Energy efficiency was the theme at In-Stat's Processor Forum, where AMD kicked things off with a "less-is-more" announcement.
The No. 2 chipmaker said its latest desktop processors, Athlon 64 X2 dual-core, AMD 64 and AMD Sempron, will be available in a more efficient, better performance-per-watt design this month.
AMD expects the new chips to facilitate more compact and "elegant" business and consumer PC designs.
"This is a good, small step for AMD," Insight64 analyst Nathan Brookwood told internetnews.com.
Brookwood said AMD basically borrowed a page from Intel in utilizing some of the energy saving advances from its mobile processors for the desktop.
"AMD is now using better power management and also adding DDR-2 memory," which Intel's had for a while, said Brookwood.
"I'm just astonished that AMD has been able to be so competitive on energy efficiency with Intel because they haven't done the kind of deep review of all its components that Intel has with its greater resources."

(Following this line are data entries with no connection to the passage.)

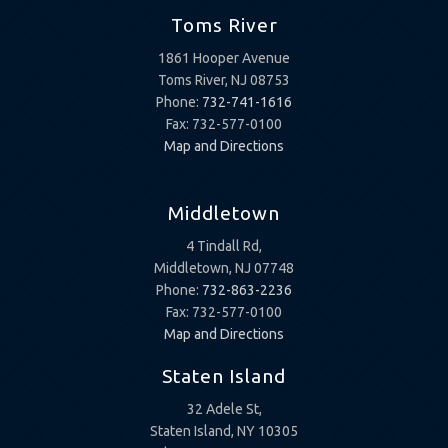
Toms River
1861 Hooper Avenue
Toms River, NJ 08753
Phone:
732-741-1616
Fax: 732-577-0100
Map and Directions
Middletown
4 Tindall Rd,
Middletown, NJ 07748
Phone:
732-863-2236
Fax: 732-577-0100
Map and Directions
Staten Island
32 Adele St,
Staten Island, NY 10305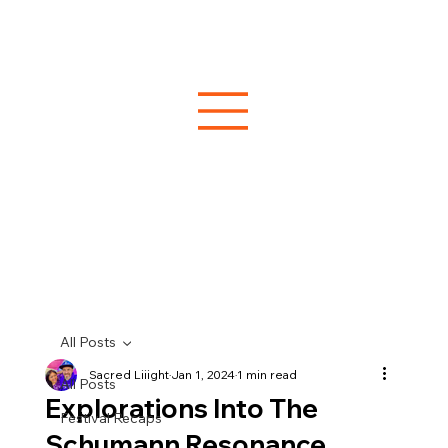
All Posts
Sacred Liiight
Jan 1, 2024
1 min read
All Posts
Explorations Into The
Festival Recaps
Schumann Resonance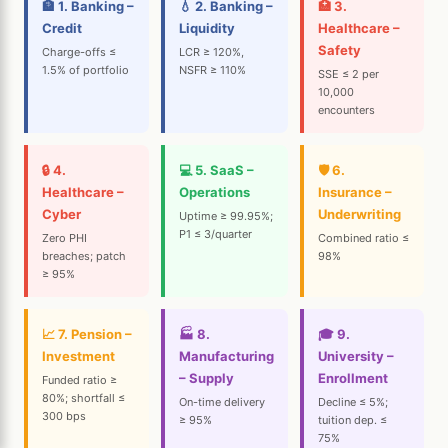
🏦 1. Banking –
💧 2. Banking –
🏥 3.
Credit
Liquidity
Healthcare –
Safety
Charge-offs ≤
LCR ≥ 120%,
1.5% of portfolio
NSFR ≥ 110%
SSE ≤ 2 per
10,000
encounters
🔒 4.
💻 5. SaaS –
🛡️ 6.
Healthcare –
Operations
Insurance –
Cyber
Underwriting
Uptime ≥ 99.95%;
P1 ≤ 3/quarter
Zero PHI
Combined ratio ≤
breaches; patch
98%
≥ 95%
📈 7. Pension –
🏭 8.
🎓 9.
Investment
Manufacturing
University –
– Supply
Enrollment
Funded ratio ≥
80%; shortfall ≤
On-time delivery
Decline ≤ 5%;
300 bps
≥ 95%
tuition dep. ≤
75%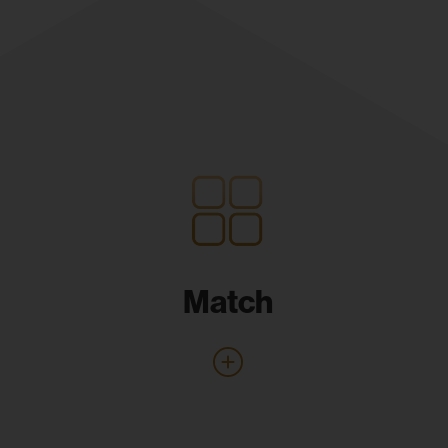
Match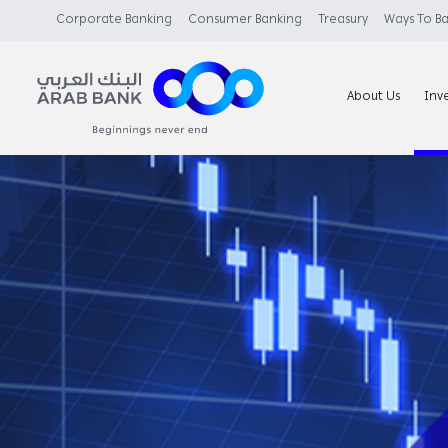
Corporate Banking
Consumer Banking
Treasury
Ways To B
About Us
Inv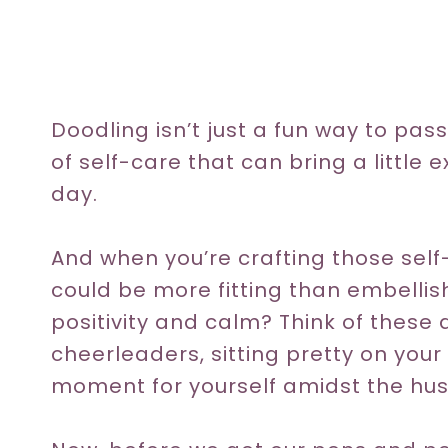
Doodling isn’t just a fun way to pas
of self-care that can bring a little 
day.
And when you’re crafting those self
could be more fitting than embellis
positivity and calm? Think of these
cheerleaders, sitting pretty on you
moment for yourself amidst the hustl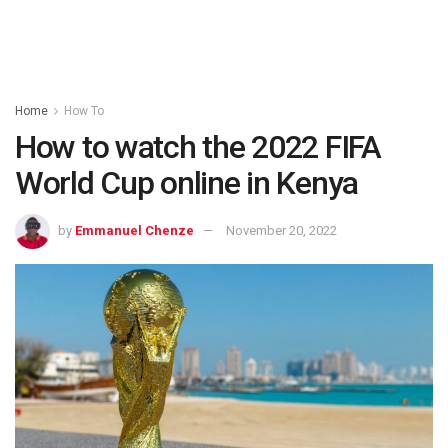
Home
How To
How to watch the 2022 FIFA
World Cup online in Kenya
by
Emmanuel Chenze
November 20, 2022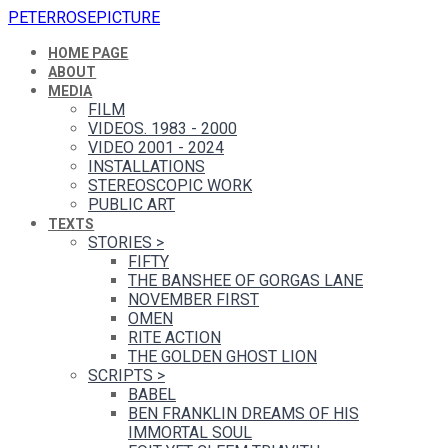
PETERROSEPICTURE
HOME PAGE
ABOUT
MEDIA
FILM
VIDEOS. 1983 - 2000
VIDEO 2001 - 2024
INSTALLATIONS
STEREOSCOPIC WORK
PUBLIC ART
TEXTS
STORIES
>
FIFTY
THE BANSHEE OF GORGAS LANE
NOVEMBER FIRST
OMEN
RITE ACTION
THE GOLDEN GHOST LION
SCRIPTS
>
BABEL
BEN FRANKLIN DREAMS OF HIS
IMMORTAL SOUL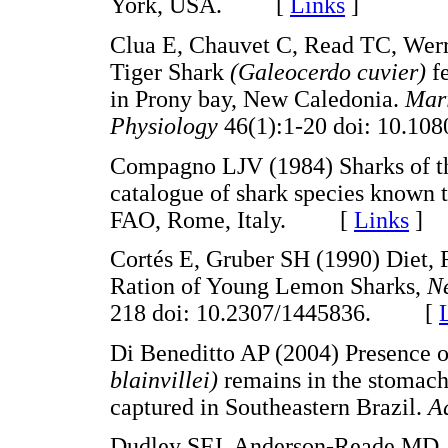
York, USA. [
Links
]
Clua E, Chauvet C, Read TC, Werry
Tiger Shark
(Galeocerdo cuvier)
f
in Prony bay, New Caledonia.
Mar
Physiology
46(1):1-20 doi: 10.
Compagno LJV (1984) Sharks of the
catalogue of shark species known t
FAO, Rome, Italy. [
Links
]
Cortés E, Gruber SH (1990) Diet, 
Ration of Young Lemon Sharks,
Ne
218 doi: 10.2307/1445836. [
Di Beneditto AP (2004) Presence 
blainvillei)
remains in the stomach
captured in Southeastern Brazil.
A
Dudley SFJ, Anderson-Reade MD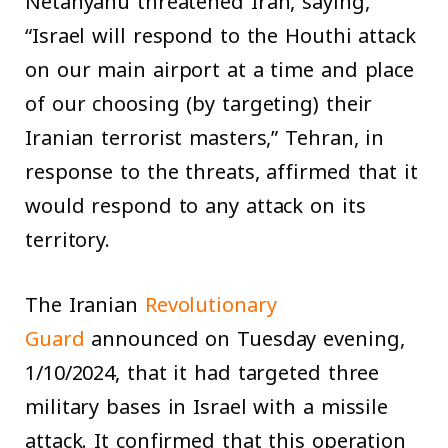
Netanyahu threatened Iran, saying,
“Israel will respond to the Houthi attack
on our main airport at a time and place
of our choosing (by targeting) their
Iranian terrorist masters,” Tehran, in
response to the threats, affirmed that it
would respond to any attack on its
territory.
The Iranian
Revolutionary
Guard
announced on Tuesday evening,
1/10/2024, that it had targeted three
military bases in Israel with a missile
attack. It confirmed that this operation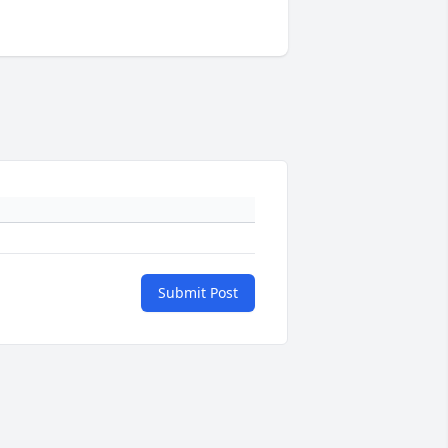
Submit Post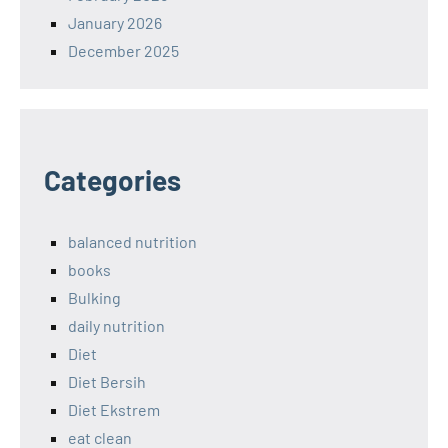
January 2026
December 2025
Categories
balanced nutrition
books
Bulking
daily nutrition
Diet
Diet Bersih
Diet Ekstrem
eat clean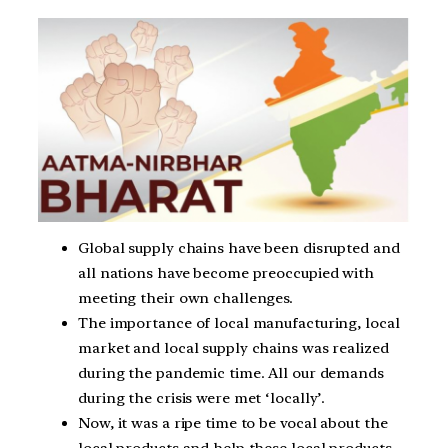
Global supply chains have been disrupted and
all nations have become preoccupied with
meeting their own challenges.
The importance of local manufacturing, local
market and local supply chains was realized
during the pandemic time. All our demands
during the crisis were met ‘locally’.
Now, it was a ripe time to be vocal about the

In his keynote address, AMD senior fellow Chuck Moore extolled the virtues of energy efficiency and gave the audience a quick sneak-peak of a future AMD quad-core processor.
Quad-core processors from AMD aren't expected until next year, while analysts expect top chipmaker Intel to deliver its first quad-core processor by the end of this year, or the first quarter of 2007.
Brookwood said that while AMD may be later to the quad-core game than Intel, he believes it will have the better performance.
"I call Intel a 'quasi-quad core' because it's really two dual-cores together," Brookwood said. "AMD has a truer quad-core design from the ground up."
The advantage of multi-core design is that various processing can run in parallel, which makes it ideal for servers that support multiple applications and users.
AMD's Moore also said his company is actively exploring ways to expand opportunities for co-processors.
Some vendors still use graphics co-processors, a fixture in many PCs in the 1980s and 1990s.
But thanks to chip innovations, a lot of that functionality, such as early math and graphics co-processor cards, are now integrated into the main processor.
"We're evaluating many different opportunities for third parties and there might be some opportunities for us to offer them as well," Moore told internetnews.com.
Moore said AMD is considering creating a media co-processor and possibly one specific to improving the performance of Java.